Transcribed page contents
═══

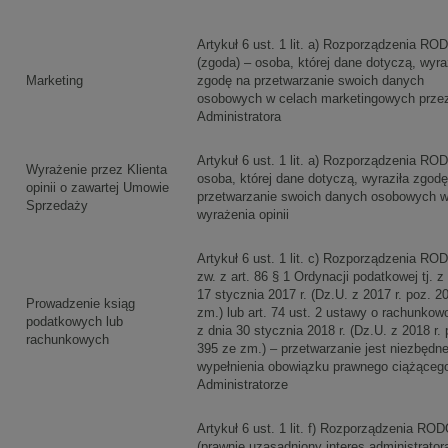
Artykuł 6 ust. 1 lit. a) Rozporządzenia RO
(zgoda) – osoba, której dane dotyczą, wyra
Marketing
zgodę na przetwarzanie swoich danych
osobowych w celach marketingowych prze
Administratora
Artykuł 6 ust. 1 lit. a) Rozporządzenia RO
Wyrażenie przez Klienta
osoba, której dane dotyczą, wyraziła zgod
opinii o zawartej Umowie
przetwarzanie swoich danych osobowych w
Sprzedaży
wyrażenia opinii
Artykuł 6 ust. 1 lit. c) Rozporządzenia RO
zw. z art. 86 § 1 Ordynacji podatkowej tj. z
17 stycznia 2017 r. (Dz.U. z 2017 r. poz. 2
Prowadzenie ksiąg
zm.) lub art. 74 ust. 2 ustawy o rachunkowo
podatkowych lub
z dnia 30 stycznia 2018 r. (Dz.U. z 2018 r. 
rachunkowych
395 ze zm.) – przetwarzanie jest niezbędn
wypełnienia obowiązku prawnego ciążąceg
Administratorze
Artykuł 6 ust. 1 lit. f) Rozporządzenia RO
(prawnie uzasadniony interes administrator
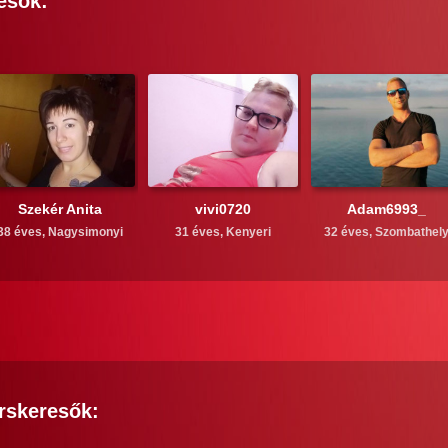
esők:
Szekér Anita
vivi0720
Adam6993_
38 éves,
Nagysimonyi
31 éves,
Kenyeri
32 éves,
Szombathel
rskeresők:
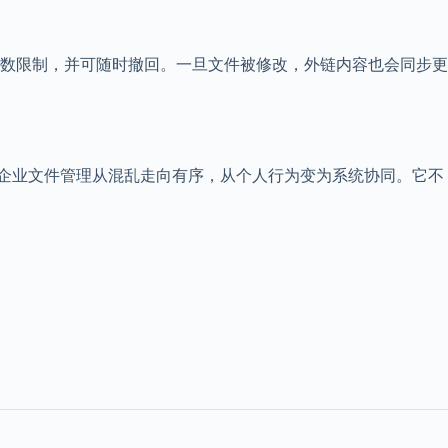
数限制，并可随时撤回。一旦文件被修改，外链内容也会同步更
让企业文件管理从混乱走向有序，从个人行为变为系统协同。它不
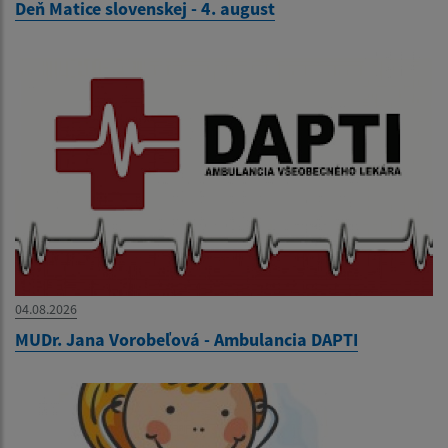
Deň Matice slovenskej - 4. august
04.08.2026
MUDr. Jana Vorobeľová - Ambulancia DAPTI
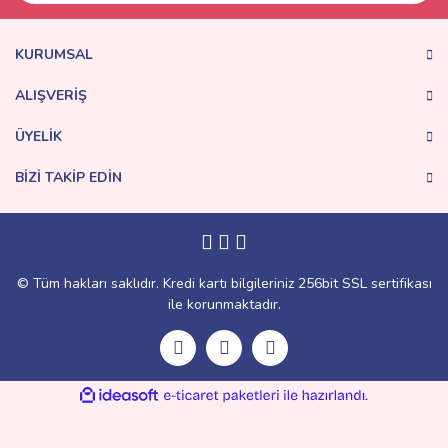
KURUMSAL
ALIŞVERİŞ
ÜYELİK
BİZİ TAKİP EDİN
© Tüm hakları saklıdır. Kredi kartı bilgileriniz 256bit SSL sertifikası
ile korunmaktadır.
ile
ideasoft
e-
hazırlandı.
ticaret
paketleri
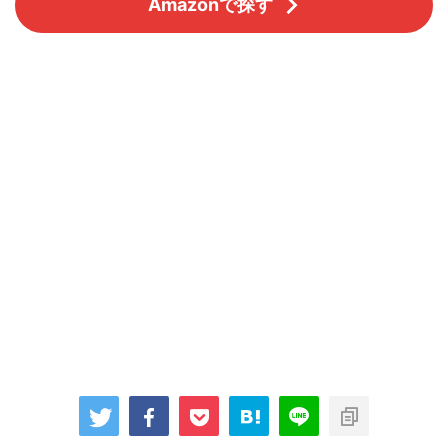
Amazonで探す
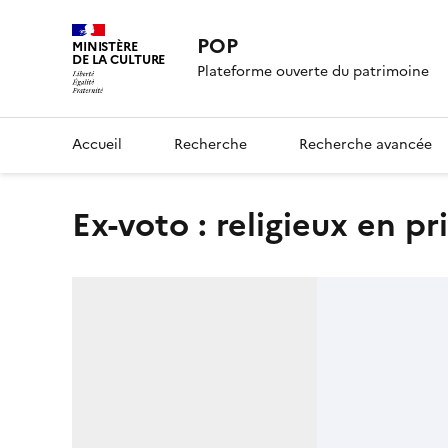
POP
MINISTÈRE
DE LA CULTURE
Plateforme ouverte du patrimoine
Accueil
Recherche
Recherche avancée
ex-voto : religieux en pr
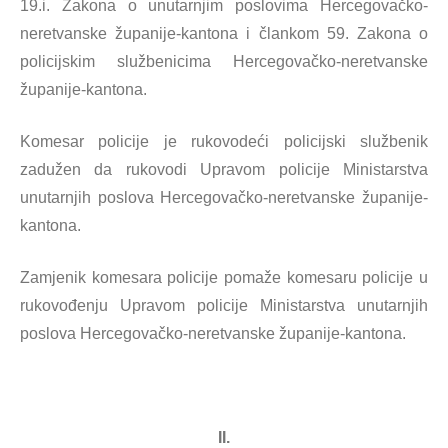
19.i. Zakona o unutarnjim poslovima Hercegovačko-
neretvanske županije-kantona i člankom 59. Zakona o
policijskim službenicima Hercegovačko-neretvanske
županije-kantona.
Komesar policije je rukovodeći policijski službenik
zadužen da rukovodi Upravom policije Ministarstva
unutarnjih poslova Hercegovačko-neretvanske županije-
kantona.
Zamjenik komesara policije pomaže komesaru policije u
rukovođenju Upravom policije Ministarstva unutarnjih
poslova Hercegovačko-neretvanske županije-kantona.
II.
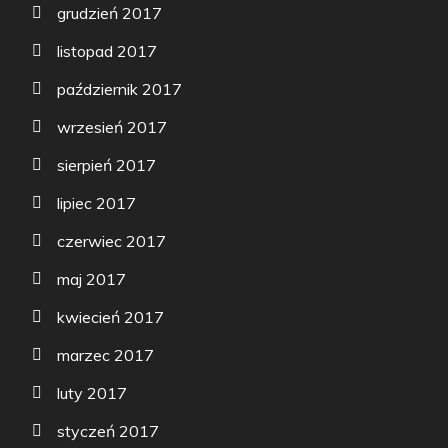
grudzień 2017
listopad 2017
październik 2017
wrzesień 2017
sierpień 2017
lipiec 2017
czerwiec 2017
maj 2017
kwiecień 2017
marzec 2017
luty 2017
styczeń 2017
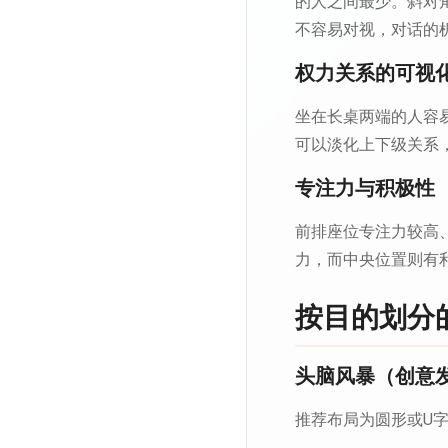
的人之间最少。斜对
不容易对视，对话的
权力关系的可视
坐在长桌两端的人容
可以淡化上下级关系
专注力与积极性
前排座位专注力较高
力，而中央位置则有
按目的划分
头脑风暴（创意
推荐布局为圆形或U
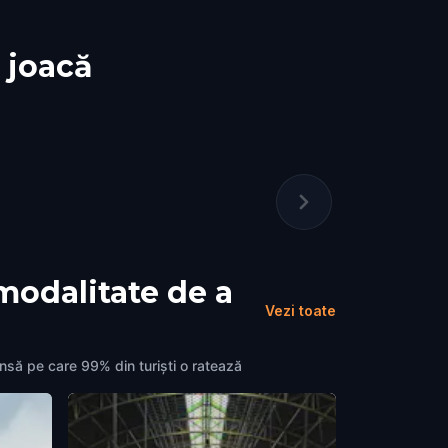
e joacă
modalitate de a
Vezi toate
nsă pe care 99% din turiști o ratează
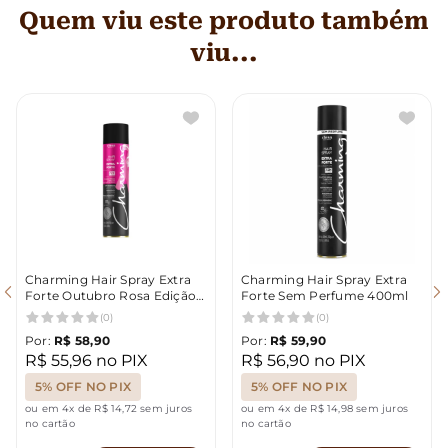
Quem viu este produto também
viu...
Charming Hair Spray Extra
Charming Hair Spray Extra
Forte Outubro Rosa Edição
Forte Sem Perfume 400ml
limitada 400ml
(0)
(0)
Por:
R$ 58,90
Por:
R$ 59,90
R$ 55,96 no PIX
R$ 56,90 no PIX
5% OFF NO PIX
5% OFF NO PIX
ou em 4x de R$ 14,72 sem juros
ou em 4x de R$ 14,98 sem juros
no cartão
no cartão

═══

### TASK OBJECTIVE:
Could you give the number of lines in the data above that contain the string "Artykuł", with no other words?

### TASK RESPONSE:
4